** The tasks **
1. In the article on blockchain in supply chains, what is the most well-known blockchain implementation?
2. Repeat the article on blockchain in supply chains between "Due to the system" and "in supply chain management.", inclusive.
3. Pick up the article on blockchain in supply chains after its final sentence and continue writing it.

** Document extract **
╔══
Blockchain in Supply Chain: The Use Cases of Blockchain in the Supply Chain

The management of today’s supply chains across all industries is incredibly challenging. In order for supply chain operations to remain successful, end-to-end communication is absolutely essential. Whichever form this end-to-end communication takes, it requires no global restraints while remaining robust and transparent. In this context, the role of blockchain in Supply Chain Management is growing in popularity due to the complexity and lack of transparency in today’s supply chains.

In business, vertical integration means a whole supply chain of the company is controlled and owned by the organization. Thus, making it possible to control each step through customers. in the digital world, vertical integration happens when a company can control the primary access points to acquire data from consumers.

The use of blockchain in the supply chain can improve transparency and traceability while also lowering administrative expenses.

This research will look into how blockchain is or will be improving Supply Chain Management.

Why Companies are Incorporating Blockchain in their Supply Chain

A distributed digital ledger gets referred to as a blockchain. Transactions get recorded in the ledger as a series of blocks that are linked together in a chain. The ledger gets distributed across numerous computers, updated as the blockchain changes.

Due to the system that enables blockchains to work, data within a block cannot get changed, and tampering with blocks is nearly impossible. Every transaction has a single source, enabling a comprehensive transaction flow verification and audibility in the supply chain management. This feature means that, in the case of blockchain in the supply chain, businesses may develop trust that transactions are correct and secure — even when there is little to no trust between the participants.

For example, suppose a company works with suppliers and logistic carriers worldwide. In that case, it will track all parts and ensure that they are authentic without relying on third parties and intermediaries. Ultimately, blockchain technology enables firms to function in a “zero trust” environment in supply chain management.

Blockchain Use Cases for the Supply Chain Industry

Bitcoin is the most well-known Blockchain implementation. However, Blockchain’s distributed ledger properties enable it to help execute and monitor any transaction, not only cryptocurrencies. For one, the deployment of Blockchain in the supply chain gets driven by reliability and integrity.

When it comes to large-scale supply chain transactions, regardless of how strong of a business relationship two parties have, the added security of blockchain technology is beneficial. Since hundreds or thousands of partners must do business as efficiently as possible, supply chain management can use and benefit from blockchain technology.

Distributed Ledger Technology solutions that use blockchain in the supply chain enable worldwide trading partners to interact securely and with consensus over shared facts, increasing efficiency, transparency, and visibility. Immutability into the provenance of commodities, the elimination of reconciliation burden across numerous parties, real-time visibility to do track and trace analysis, identify risks, and expedite physical and financial supply chains are examples of blockchain use cases for supply chains.
╚══
** Raw data **
╔══
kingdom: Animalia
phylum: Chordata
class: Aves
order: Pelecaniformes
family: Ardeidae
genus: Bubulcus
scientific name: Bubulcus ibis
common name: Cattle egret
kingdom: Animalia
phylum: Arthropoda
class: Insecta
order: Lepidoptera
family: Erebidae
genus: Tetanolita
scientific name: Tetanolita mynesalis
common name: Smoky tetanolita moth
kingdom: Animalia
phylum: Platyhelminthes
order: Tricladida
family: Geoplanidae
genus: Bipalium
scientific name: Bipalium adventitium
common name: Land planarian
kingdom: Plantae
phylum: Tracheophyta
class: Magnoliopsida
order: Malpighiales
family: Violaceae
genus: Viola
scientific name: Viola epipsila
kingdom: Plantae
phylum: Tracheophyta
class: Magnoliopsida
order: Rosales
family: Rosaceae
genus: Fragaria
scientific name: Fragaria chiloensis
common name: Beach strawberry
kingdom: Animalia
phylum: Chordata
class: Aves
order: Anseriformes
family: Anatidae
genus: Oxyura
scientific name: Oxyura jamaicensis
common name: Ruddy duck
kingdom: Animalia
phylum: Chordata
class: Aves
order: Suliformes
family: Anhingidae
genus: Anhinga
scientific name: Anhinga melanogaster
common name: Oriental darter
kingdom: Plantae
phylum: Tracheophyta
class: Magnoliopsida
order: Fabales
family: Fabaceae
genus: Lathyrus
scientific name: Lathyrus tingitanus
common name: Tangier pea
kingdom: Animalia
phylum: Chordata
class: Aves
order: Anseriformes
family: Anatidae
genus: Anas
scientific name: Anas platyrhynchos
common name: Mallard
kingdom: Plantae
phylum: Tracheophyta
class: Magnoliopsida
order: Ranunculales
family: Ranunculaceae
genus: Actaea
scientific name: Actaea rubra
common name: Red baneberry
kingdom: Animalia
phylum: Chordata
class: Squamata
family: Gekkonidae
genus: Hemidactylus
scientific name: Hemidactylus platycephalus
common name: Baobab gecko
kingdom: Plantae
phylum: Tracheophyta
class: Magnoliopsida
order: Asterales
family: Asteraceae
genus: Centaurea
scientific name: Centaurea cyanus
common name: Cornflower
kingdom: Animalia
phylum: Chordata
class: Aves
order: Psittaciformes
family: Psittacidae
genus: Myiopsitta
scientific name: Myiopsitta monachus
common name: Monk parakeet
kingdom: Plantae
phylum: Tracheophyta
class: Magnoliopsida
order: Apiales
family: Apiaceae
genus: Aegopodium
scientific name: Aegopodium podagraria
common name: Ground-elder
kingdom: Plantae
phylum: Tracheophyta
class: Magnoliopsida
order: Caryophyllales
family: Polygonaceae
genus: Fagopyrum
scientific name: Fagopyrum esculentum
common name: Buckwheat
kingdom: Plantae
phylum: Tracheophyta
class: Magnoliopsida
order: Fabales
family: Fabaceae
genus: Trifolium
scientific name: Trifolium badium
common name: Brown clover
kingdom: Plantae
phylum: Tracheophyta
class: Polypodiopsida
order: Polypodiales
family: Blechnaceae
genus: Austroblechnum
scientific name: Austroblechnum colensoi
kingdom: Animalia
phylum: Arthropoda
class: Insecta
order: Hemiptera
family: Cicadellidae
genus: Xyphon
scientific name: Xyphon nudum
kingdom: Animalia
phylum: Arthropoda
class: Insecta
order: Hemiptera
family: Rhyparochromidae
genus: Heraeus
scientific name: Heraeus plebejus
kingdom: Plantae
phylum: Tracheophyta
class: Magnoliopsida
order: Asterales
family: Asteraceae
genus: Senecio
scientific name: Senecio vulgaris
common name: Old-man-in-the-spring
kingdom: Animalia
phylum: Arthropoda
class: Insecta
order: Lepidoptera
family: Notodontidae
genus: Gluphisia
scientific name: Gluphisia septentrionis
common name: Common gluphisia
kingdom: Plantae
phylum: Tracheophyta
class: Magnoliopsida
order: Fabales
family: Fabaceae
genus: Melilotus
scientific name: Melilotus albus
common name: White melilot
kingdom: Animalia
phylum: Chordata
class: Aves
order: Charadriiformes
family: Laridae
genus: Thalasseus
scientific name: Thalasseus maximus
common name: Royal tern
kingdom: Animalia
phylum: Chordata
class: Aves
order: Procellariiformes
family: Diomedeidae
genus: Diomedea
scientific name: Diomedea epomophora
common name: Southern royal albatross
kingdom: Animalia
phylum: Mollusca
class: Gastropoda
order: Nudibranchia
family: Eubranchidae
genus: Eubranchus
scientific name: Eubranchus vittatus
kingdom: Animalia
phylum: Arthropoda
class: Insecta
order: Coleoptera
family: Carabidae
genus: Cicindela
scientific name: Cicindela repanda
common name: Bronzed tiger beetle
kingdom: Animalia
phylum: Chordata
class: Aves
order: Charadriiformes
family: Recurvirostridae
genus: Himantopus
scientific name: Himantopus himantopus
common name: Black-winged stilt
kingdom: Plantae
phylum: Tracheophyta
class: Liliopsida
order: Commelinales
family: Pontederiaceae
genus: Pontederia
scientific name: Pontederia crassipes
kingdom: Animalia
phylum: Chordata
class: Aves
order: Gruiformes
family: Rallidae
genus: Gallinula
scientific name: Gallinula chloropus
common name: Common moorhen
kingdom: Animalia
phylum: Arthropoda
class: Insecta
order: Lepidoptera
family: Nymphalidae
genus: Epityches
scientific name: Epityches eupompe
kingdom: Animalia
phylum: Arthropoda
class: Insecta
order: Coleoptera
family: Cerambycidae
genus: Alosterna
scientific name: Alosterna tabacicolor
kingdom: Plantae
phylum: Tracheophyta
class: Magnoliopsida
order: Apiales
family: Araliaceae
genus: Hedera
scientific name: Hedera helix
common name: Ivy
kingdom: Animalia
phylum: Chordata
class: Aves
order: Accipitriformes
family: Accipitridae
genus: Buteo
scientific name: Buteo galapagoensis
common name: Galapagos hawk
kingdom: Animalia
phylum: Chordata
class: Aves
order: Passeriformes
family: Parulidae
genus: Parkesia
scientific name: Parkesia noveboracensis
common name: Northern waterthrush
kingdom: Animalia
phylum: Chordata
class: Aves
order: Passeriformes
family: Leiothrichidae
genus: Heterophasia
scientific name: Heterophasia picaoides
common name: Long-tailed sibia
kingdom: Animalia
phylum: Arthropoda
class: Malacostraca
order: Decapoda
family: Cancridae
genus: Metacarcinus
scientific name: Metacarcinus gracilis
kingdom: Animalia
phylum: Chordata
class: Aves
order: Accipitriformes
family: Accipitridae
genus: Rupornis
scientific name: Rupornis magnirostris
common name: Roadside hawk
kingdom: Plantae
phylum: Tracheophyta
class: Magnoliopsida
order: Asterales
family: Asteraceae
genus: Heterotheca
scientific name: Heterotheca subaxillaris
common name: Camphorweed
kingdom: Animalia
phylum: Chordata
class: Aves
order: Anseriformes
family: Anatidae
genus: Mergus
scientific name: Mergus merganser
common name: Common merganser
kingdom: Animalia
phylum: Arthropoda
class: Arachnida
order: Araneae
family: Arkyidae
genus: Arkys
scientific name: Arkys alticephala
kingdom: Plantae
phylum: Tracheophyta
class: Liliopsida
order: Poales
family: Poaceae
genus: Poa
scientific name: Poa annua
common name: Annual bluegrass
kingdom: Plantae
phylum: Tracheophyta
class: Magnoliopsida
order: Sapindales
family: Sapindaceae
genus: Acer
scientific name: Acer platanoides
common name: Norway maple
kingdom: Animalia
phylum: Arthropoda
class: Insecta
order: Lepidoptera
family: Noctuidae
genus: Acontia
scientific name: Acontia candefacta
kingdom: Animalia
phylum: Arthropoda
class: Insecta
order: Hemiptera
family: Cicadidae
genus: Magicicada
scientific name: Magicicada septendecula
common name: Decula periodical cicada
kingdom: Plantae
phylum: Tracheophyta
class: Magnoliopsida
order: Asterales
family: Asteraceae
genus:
╚══
** Results of the tasks **
1. Bitcoin

2.
Due to the system that enables blockchains to work, data within a block cannot get changed, and tampering with blocks is nearly impossible. Every transaction has a single source, enabling a comprehensive transaction flow verification and audibility in the supply chain management. This feature means that, in the case of blockchain in the supply chain, businesses may develop trust that transactions are correct and secure — even when there is little to no trust between the participants.

For example, suppose a company works with suppliers and logistic carriers worldwide. In that case, it will track all parts and ensure that they are authentic without relying on third parties and intermediaries. Ultimately, blockchain technology enables firms to function in a “zero trust” environment in supply chain management.

3.
Although supply chain blockchain implementations are still scarce, a growing number of many more supply chain management use cases for blockchain are being explored, including:

Supply Chain Logistics

With so many go-betweens and so much back and forth between partners, friction is a key issue in modern supply chains. As a result, suppliers, providers, and customers interact through third-party businesses rather than dealing directly with each other. In supply chain logistics, blockchain promises that transactions may be verified, documented, and coordinated autonomously without the involvement of third parties. This removes an entire layer of complexity from global supply chains.

Supply Chain Finance

Blockchain and supply chain finance solutions are growing in popularity. These solutions offer overall process efficiency improvements as well as enhance the transparency and security of all transactions. Invoice payment terms, for example, are typically 30 days but can be much longer. Companies may use smart contracts to trigger immediate payments when the product is delivered and signed for by merging supply chain financing and blockchain technology.

Supplier Payments

As blockchain technology currently stands, some solutions already offer fast, secure, and low-cost money transfers. They utilized encrypted distributed ledgers to track the transfer of funds using cryptocurrencies. With this distributed ledger, anyone can view the transfer of funds between two people. All they need is the wallet address of each party to verify the successful transfer of funds.

The coffee business is one example of a supply chain blockchain for supplier payment. Bext360 is employing blockchain technology to improve supply-chain productivity by better tracking all aspects of the global coffee trade, from farmer to consumer. This implementation o blockchain in the supply chain ensures direct payment to farmers as soon as their products get sold, thanks to the use of cryptocurrencies.

Food Safety

Cross-contamination and isolation are difficult to track and isolate in many food safety situations. Lack of data and insight into the supply chain results in sluggish response times when an issue develops. Plus, it results in excessive waste and recalls’ financial and reputational costs. Thus, a consortium is employing blockchain in supply chain tracking to ensure that all product movement and status are transparent across the supply chain.

Companies like Nestle, Walmart, and Unilever are utilizing blockchain to identify and eliminate the source of foodborne illness in the supply chain.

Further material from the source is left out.